The Department of Basic Education did not convincingly demonstrate that its list of non-negotiables to prevent the spread of Covid-19 will be in place by next Wednesday when the phased re-opening of schools start, says Equal Education (EE).
This after the department presented its Covid-19 basic education sector plan that would see the phased-in resumption of schooling with tentative dates being 4 May for teachers and 6 May for the first group of pupils – grades 7 and 12, News24 reported.
According to EE, the department presented plans on its broad intentions but failed to provide crucial detail on what was in place.
“Many questions remain about how basic education authorities will ensure that schools in poor and working class communities are prepared to mitigate the health risks and to support the teaching of children who have been [and continue to be] unable to learn from home due to factors such as a lack of access to the internet, to devices, or to electricity,” it said in a statement.
The organisation added it was deeply disappointed by the implications of the phased re-opening of schools as the national school nutrition programme (NSNP) had not been addressed.
“The department’s failure to consider reactivating the NSNP and to engage with these alternatives jeopardises children’s health and nutritional needs.
★ ★ ★ ★
ACTIVITY A –
In the passage on the re-opening of schools, which grades make up the first group of pupils to return?
ACTIVITY B –
Transcribe the passage on the re-opening of schools from "According to EE, the" up to and including "not been addressed.".

DATASET ENTRIES –
★ ★ ★ ★
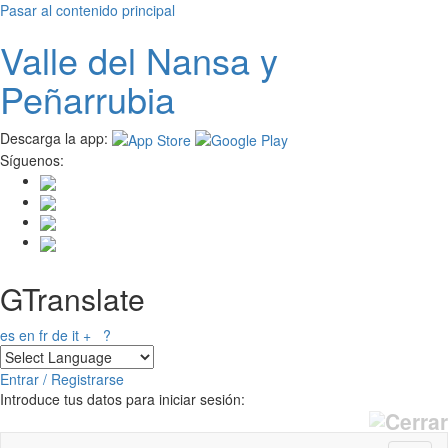
Pasar al contenido principal
Valle del
N
ansa
y
Peñarrubia
Descarga la app:
Síguenos:
GTranslate
es
en
fr
de
it
+
?
Entrar / Registrarse
Introduce tus datos para iniciar sesión:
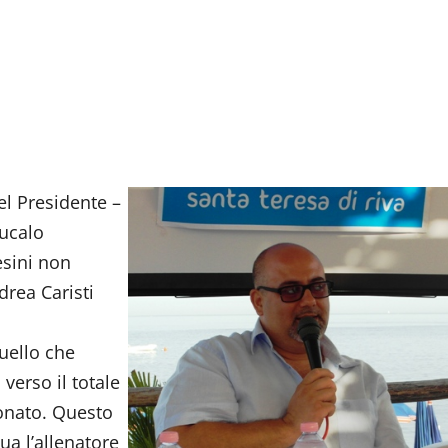
del Presidente –
ucalo
esini non
rea Caristi
uello che
 verso il totale
ionato. Questo
a l’allenatore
★ ★ ★ ★
EXERCISE SOLUTION A –
Grades 7 and 12.

EXERCISE SOLUTION B –
According to EE, the department presented plans on its broad intentions but failed to provide crucial detail on what was in place.
“Many questions remain about how basic education authorities will ensure that schools in poor and working class communities are prepared to mitigate the health risks and to support the teaching of children who have been [and continue to be] unable to learn from home due to factors such as a lack of access to the internet, to devices, or to electricity,” it said in a statement.
The organisation added it was deeply disappointed by the implications of the phased re-opening of schools as the national school nutrition programme (NSNP) had not been addressed.